İçinde bulunduğumuz yüzyılda aynı kavga tarım ve su için verilecek. Dünyanın gelişmiş ülkeleri Afrika'da tarım arazisi kiralamak için yarış içindeler. Asya, Amerika, Kuzey Afrika ve Orta Doğu'daki birçok gerilimin altında su kaynaklarıyla ilgili anlaşmazlıklar yatıyor. Karadeniz Girişimi olmasaydı birçok yerde kıtlık yaşanacaktı. On binlerce insan hayatını kaybedecekti. Biz buna kayıtsız kalamazdık.
"Bizim gayemiz, insanları doğdukları yerde doydukları konuma getirmektir"
Tarımın önemi azalmayacak, daha da artacaktır. Her yeni küresel kriz, tarım tedarikinin ne kadar stratejik bir alan olduğunu teyit edecektir. Rekabet kızışacak, hatta belki daha kanlı hale gelecek. Hazırlıklarımızı buna göre yapmamız gerekiyor.
Tarımı sadece ekonomimiz için değil, milletimizin bekası için de hayati önemli bir sektör olarak görüyoruz. Tarım desteklerini hem çeşitlendirdik hem de yükselttik. Tarım kredi kooperatiflerimiz çiftçilerimizin daima yanında oldu. Ziraat Bankası'nın kullandırdığı tarım kredilerinin tutarı 480 milyar lirayı aşmış durumdadır. Bu kredi miktarıyla Ziraat Bankası sektörün kredi ihtiyacının yüzde 75'ini tek başına omuzlamıştır. Bu kredilerin yüzde 91'i faiz desteği verilen kredilerden oluşuyor.
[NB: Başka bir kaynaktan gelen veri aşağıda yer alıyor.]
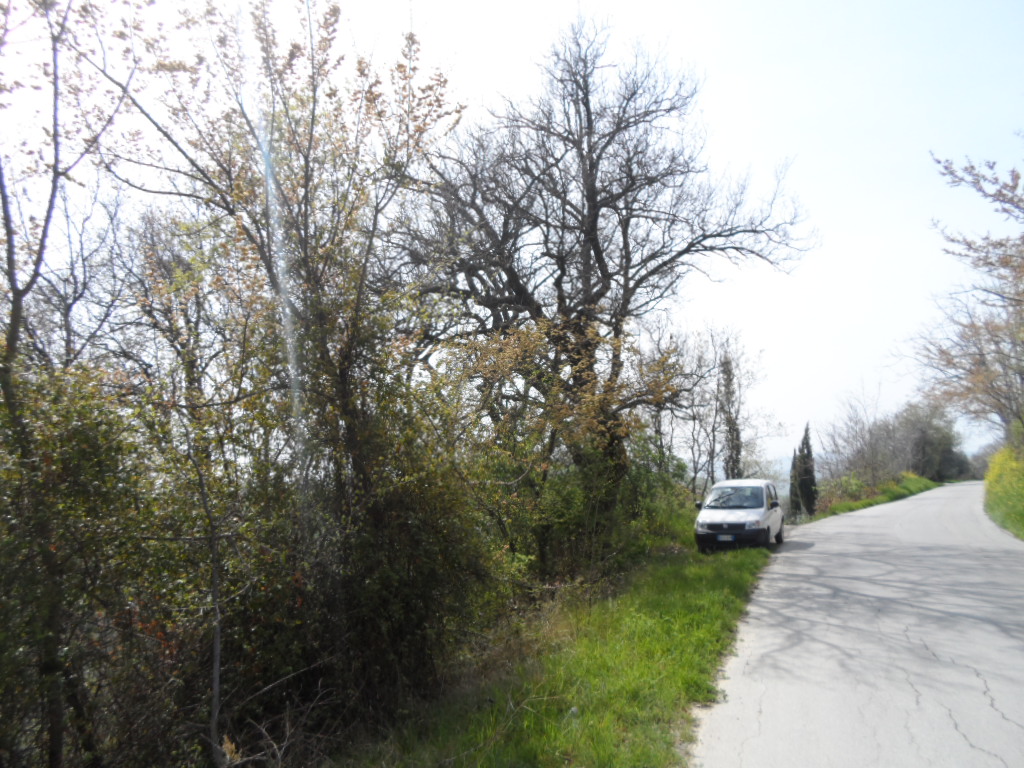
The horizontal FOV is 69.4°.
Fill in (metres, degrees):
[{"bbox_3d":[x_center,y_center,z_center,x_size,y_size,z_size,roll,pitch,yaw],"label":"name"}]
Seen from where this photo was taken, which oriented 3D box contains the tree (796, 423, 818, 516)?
[{"bbox_3d":[10.917,3.178,27.212,0.740,3.527,0.740,-3,-7,22],"label":"tree"}]

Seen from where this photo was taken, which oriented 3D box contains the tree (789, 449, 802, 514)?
[{"bbox_3d":[10.613,3.732,27.658,0.480,2.632,0.480,-3,-7,22],"label":"tree"}]

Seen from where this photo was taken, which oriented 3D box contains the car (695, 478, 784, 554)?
[{"bbox_3d":[5.282,3.017,17.069,1.620,1.540,3.540,-5,-7,27],"label":"car"}]

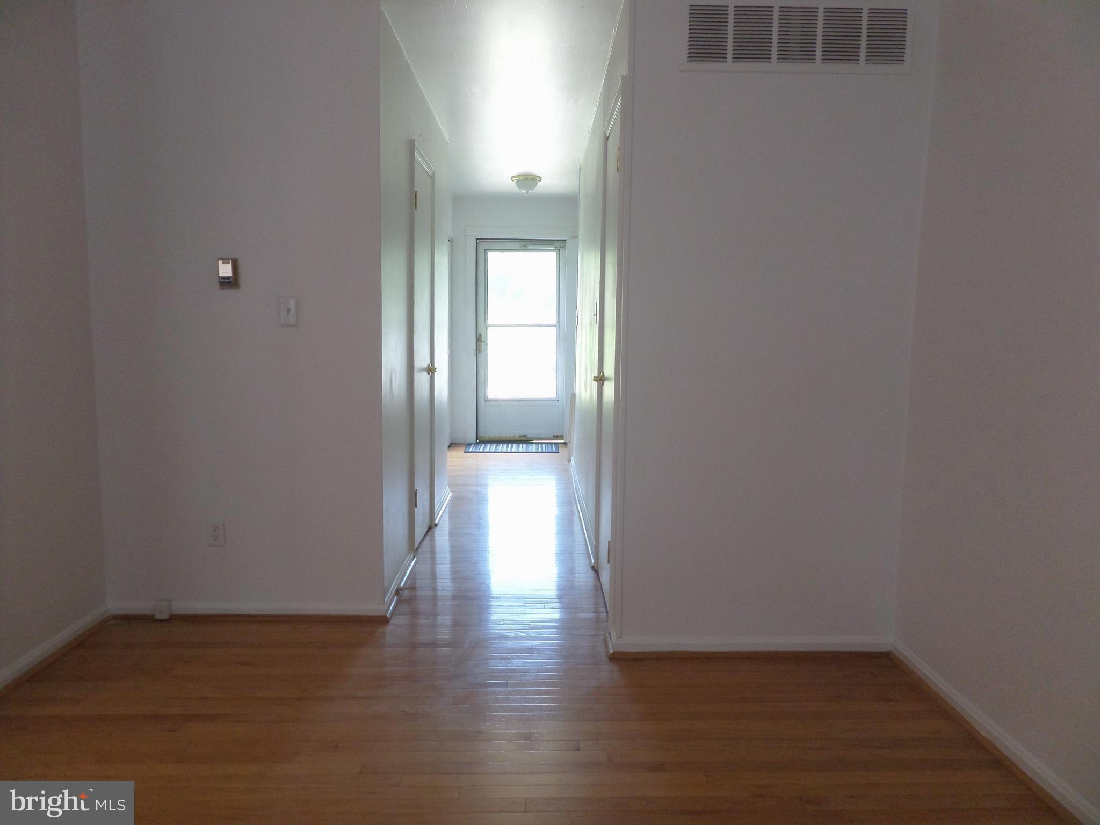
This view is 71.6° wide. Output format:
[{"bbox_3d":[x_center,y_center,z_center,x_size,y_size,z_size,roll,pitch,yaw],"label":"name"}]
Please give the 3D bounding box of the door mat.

Bizim gayemiz, insanları doğdukları yerde doydukları konuma getirmektir. Anadolu'da yeni bir tarım ve kırsal kalkınma süreci başlatıyoruz. Hibe programlarımızı üretim planlamasını dikkate alarak yeniden düzenledik. 5 milyar lira hibe desteği sağlayacağımız hak sahiplerini bugünden itibaren Tarım ve Orman Bakanlığımız açıklamaya başlayacak. Organize tarım bölgesi yatırımı yapacak üreticilerimize ve birinci derecede tarımsal amaçlı örgütlerimize de ilk defa ilave faiz indirimi uygulanacaktır.
Çiftçilere kredi miktarlarında artış
Ziraat Bankamız da yeni müjdelerle sektöre desteğini artırıyor. Küçük ekipman kredisinin limitini 150 bin liradan 250 bin liraya çıkarıyoruz. Küçükbaş hayvan üreticilerimize verilen kredinin limitini 400 bin liradan 600 bin liraya getiriyoruz. Büyükbaş süt hayvancılısı üreticilerimiz için bu rakamı 1 milyon liradan 1 buçuk milyon liraya yükseltiyoruz. Gençlerin tarım alanında işletme, iş sahibi olmalarını teşvik ediyoruz. Genç çiftçi kredisinin limitini 1 buçuk milyon liradan 2 buçuk milyon liraya artırıyoruz. Kadın çiftçi kredisinin limitini de aynı şekilde 2 buçuk milyon liraya yükseltiyoruz. Bu kredilerin katkısıyla tarım sektörümüz geliştikçe milletimiz daha huzurlu, geleceğimiz daha aydınlık olacaktır."